Material to process START

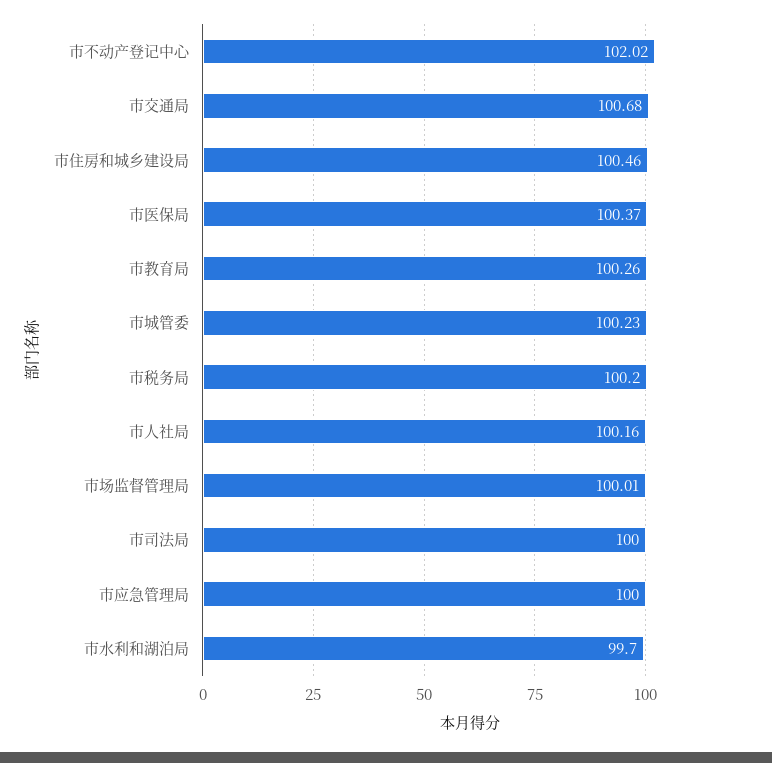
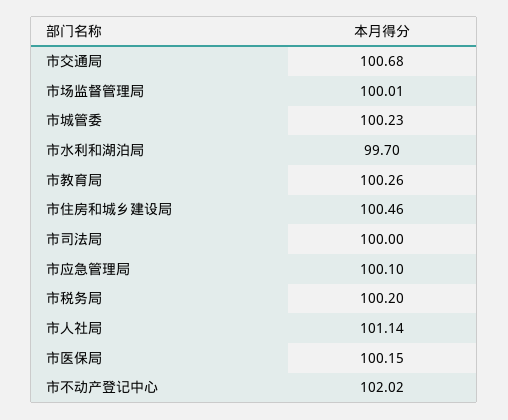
  {
    "市不动产登记中心": 102.02,
    "市交通局": 100.68,
    "市住房和城乡建设局": 100.46,
-   "市医保局": 100.37,
+   "市医保局": 100.15,
    "市教育局": 100.26,
    "市城管委": 100.23,
    "市税务局": 100.2,
-   "市人社局": 100.16,
+   "市人社局": 101.14,
    "市场监督管理局": 100.01,
    "市司法局": 100,
-   "市应急管理局": 100,
+   "市应急管理局": 100.1,
    "市水利和湖泊局": 99.7
  }

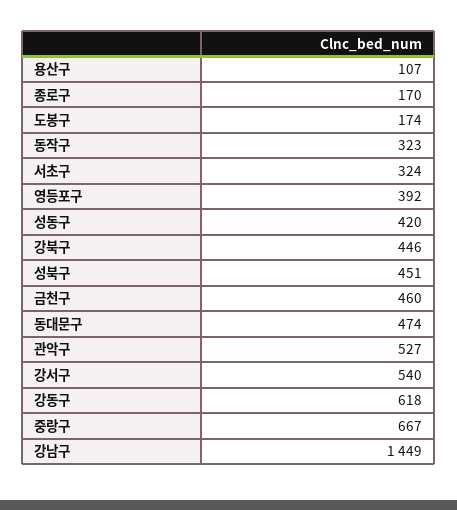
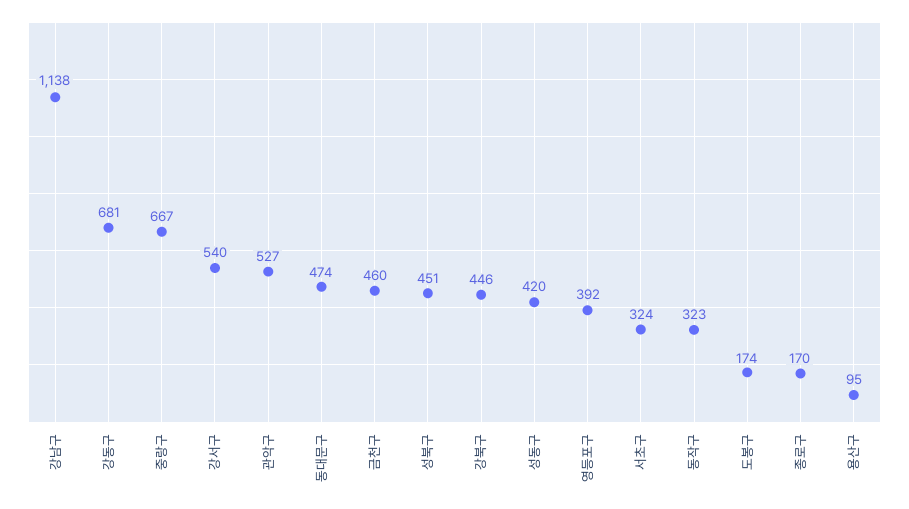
  {
-   "용산구": 107,
+   "용산구": 95,
    "종로구": 170,
    "도봉구": 174,
    "동작구": 323,
    "서초구": 324,
    "영등포구": 392,
    "성동구": 420,
    "강북구": 446,
    "성북구": 451,
    "금천구": 460,
    "동대문구": 474,
    "관악구": 527,
    "강서구": 540,
-   "강동구": 618,
+   "강동구": 681,
    "중랑구": 667,
-   "강남구": 1449
+   "강남구": 1138
  }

Material to process END

* Work to complete: Could you print the listing above exactly, without the pictures?

* Problem solution:
  {
    "市不动产登记中心": 102.02,
    "市交通局": 100.68,
    "市住房和城乡建设局": 100.46,
-   "市医保局": 100.37,
+   "市医保局": 100.15,
    "市教育局": 100.26,
    "市城管委": 100.23,
    "市税务局": 100.2,
-   "市人社局": 100.16,
+   "市人社局": 101.14,
    "市场监督管理局": 100.01,
    "市司法局": 100,
-   "市应急管理局": 100,
+   "市应急管理局": 100.1,
    "市水利和湖泊局": 99.7
  }

  {
-   "용산구": 107,
+   "용산구": 95,
    "종로구": 170,
    "도봉구": 174,
    "동작구": 323,
    "서초구": 324,
    "영등포구": 392,
    "성동구": 420,
    "강북구": 446,
    "성북구": 451,
    "금천구": 460,
    "동대문구": 474,
    "관악구": 527,
    "강서구": 540,
-   "강동구": 618,
+   "강동구": 681,
    "중랑구": 667,
-   "강남구": 1449
+   "강남구": 1138
  }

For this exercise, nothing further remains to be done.